A cursory look at the GDP (Gross Domestic Product) figures for 2021-’22 reveals much more than they hide. For instance, the Indian Economy was supposed to have grown at a blistering pace where the reading for the last Financial Year came in at more than 8%. This led credence to the oft-repeated phrase that India is the fastest-growing major economy in the world. No doubt that the Indian Economy is growing, but, there needs to be a “reality check” as to the “real” growth rates, instead of the statistical sleights of hand. To elaborate, the Indian Economy contracted by more than 6% the previous fiscal (2020-’21) and so, a “rebound” of 8% means that the actual growth was only 2% as the touted figure includes the covering of the negative growth.

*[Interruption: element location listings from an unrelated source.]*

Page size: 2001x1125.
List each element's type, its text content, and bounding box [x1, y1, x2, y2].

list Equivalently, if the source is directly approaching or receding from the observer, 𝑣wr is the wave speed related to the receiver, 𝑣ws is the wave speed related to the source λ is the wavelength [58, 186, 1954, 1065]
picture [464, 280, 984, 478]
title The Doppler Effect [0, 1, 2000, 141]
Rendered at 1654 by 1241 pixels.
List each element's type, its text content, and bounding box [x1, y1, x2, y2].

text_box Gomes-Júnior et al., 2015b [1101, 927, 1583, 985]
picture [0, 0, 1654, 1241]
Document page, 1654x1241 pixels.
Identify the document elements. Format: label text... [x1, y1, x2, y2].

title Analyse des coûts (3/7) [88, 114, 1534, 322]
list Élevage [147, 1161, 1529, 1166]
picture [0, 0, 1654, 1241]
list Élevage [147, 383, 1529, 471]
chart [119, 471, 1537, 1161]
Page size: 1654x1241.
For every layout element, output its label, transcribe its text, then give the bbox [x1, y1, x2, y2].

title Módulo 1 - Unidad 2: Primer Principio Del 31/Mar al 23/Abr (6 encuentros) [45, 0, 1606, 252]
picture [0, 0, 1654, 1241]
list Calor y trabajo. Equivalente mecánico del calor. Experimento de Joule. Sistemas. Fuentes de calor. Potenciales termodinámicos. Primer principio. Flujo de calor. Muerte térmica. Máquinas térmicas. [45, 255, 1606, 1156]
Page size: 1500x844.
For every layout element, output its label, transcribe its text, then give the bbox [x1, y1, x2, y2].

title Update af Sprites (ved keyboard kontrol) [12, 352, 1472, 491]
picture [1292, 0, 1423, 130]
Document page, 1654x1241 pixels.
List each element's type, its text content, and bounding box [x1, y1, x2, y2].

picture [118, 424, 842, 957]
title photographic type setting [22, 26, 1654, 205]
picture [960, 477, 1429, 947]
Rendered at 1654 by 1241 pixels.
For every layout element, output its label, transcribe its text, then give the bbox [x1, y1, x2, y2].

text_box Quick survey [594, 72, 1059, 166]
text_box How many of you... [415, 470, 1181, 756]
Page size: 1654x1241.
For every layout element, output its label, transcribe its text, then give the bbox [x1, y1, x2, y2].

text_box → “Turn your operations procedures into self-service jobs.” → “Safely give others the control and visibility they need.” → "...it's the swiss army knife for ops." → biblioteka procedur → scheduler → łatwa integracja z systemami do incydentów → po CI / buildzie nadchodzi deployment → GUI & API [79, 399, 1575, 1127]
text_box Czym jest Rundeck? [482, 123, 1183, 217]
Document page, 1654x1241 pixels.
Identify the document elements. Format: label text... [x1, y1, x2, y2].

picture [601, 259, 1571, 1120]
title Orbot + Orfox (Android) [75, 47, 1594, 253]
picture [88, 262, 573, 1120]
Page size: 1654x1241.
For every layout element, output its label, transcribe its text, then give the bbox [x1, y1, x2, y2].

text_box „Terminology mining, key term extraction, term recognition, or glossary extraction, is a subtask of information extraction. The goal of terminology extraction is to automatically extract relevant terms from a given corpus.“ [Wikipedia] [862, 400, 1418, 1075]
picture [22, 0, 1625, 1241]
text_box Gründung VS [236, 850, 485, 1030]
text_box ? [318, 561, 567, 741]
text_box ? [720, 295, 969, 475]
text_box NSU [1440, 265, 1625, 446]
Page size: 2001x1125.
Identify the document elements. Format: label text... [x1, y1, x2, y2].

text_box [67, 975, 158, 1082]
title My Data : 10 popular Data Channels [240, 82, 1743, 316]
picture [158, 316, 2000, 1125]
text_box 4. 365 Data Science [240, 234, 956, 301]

So, what this means is that we need to take official statistics with a liberal dose of salt especially when there are many “puzzles and contradictions” that characterize the Indian Economy. Otherwise, why would the common person feels so screwed and why would the stock markets gain when real wages are stagnating. Moreover, why would the labour participation rate drop to an abysmal 40% meaning that Crores of Indians have either stopped looking for jobs or are unable to find one, despite their best efforts? Perhaps, our policymakers would address this Great Resignation Desi Style by fixing the Informal Economy, which is where the jobs are, and which has been hard hit by Demonetization and the subsequent rollout of GST or Goods and Services Tax.
More to the point, the Indian Economy is now on a “unique” stagflationary spiral where both Demand and Supply are being choked, the former due to job losses and the pandemic having constricted spending and the latter due to the global headwinds including the Chinese slowdown and lockdowns leading to clogged supply chains and the Ukrainian War dampening the global economy. Moreover, with high inflation and real growth of around 2%, it is more than likely that the Indian Economy is in a rut, which was first witnessed at the height of the Covid crisis. In addition, it is also clear that the overall economic mood has “darkened” which means that in all probability, the Indian Economy is going from bad to worse and it would take a “miracle” for it to recover.
Having said that, there are indeed some “bright spots” in the Indian Economy as can be seen from the humungous growth in Unicorns (startups with Billion Dollar valuations) as well as the dizzying pace of growth in the much-vaunted services sector, including IT (Information Technology) and Financial Services. Indeed, it looks like the Indian Economy is being held afloat by the “glitzy” offices of New India, a fact that was acknowledged by the former RBI or Reserve Bank Governor, Raghuram Rajan, with a backhanded compliment that the K Shaped recovery has the aforementioned bright spots as well as “dark stains”. This was not lost on the Economist magazine, which called this decade “India’s to lose”.
So, this is where we are with uneven growth and widening inequalities, which left unaddressed can throw up more of the Agnipath protests that rocked the country last week. Indeed, India’s youth need jobs and not jails, and we risk social unrest unless we address these paradoxes at the heart of the Indian Economy. Moreover, we also can lapse into anarchy much like our neighbours such as Srilanka which has proved MI5’s (British Intelligence Agency) warning that “we are four meals away from anarchy”. Even the much-hyped Unicorn bubble is bursting as the Cryptos are crashing, a Double Whammy of sorts that can derail the India Story just when it is taking off. The Davos 2022 meet too highlighted some of these concerns about the global economic environment.
If we were to go back a few decades, those of us who were engaged with the Indian Reforms and Growth narratives would recognize that the present times mirror the 1990s and also provide us clues as to why India, the Land of Million Mutinies, should perhaps focus more on the economy than on socio-religious issues. Indeed, personally, I feel as though it is 1991 again, as well as a sense that the “turbulence” in the global economy and the consensus predictions of recession by “everyone and their dog” can lead the Indian Economy to the precipice. Moreover, with a possible Fourth Wave on the Way, it is also plausible that the Indian Economy would be sent to the ICU (Intensive Care Unit) in such a case.
Last, I can also say that this is the Age of the Unexpected where anything can happen anytime and so, it is better to keep our guards up and not drop the ball. Indeed, the times are such that there is absolutely nothing that we can do or say with confidence that we have a “grip” on our lives. Same with the Indian Economy where the often paradoxical messages which emerge from analyzing it can leave us bewildered. To conclude, the next few months should be watched cautiously for any signs of macro or micro economic events that can spark a crisis and catalyze a meltdown in the Indian Economy and so, investors and common persons alike beware.